We already conceptualize web content as different element types, not just a dumb network inter-linked pages, now we need to make the underlying technology reflect this concept.

We’re in the dark ages of data portability

Have you seen FriendFeed? It’s quite amazing, but it only handles content from a handful of sources. Want more? The developers will need to adapt new sources manually, because there are no standard data formats for most of the items that FriendFeed is trying to aggregate.

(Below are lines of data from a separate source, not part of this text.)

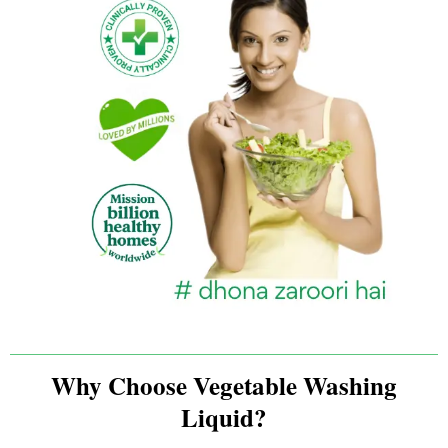
Why Choose Vegetable Washing
Liquid?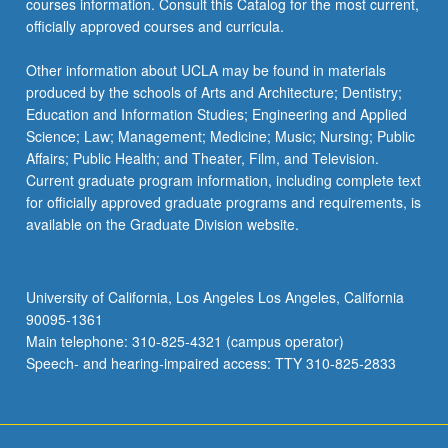
courses information. Consult this Catalog for the most current,
officially approved courses and curricula.
Other information about UCLA may be found in materials
produced by the schools of Arts and Architecture; Dentistry;
Education and Information Studies; Engineering and Applied
Science; Law; Management; Medicine; Music; Nursing; Public
Affairs; Public Health; and Theater, Film, and Television.
Current graduate program information, including complete text
for officially approved graduate programs and requirements, is
available on the Graduate Division website.
University of California, Los Angeles Los Angeles, California
90095-1361
Main telephone: 310-825-4321 (campus operator)
Speech- and hearing-impaired access: TTY 310-825-2833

Imagine if regular web pages were in an analogous situation. It would mean that:

  1. Different web servers use different markup languages
  2. Different content providers require access via their own browser
  3. And if I extended this analogy to mobile internet:

  4. Different content requires different browser, OS, and even hardware in order to access it

That’s the depressing state of data formats today: portability extends beyond a user rights or EULA issue because we haven’t even matured the technical capability to execute.

Surely you must be talking about microformats

Microformats are super-cool. While they’re often mentioned in tandem with the semantic web, I think the first-line impact is in data portability. But I wonder if there’s a way to crank these out faster than depending on a single standards organization. There’s been niche success in describing people and events (hCard, hCalendar) but damn…shits gotta get cranking.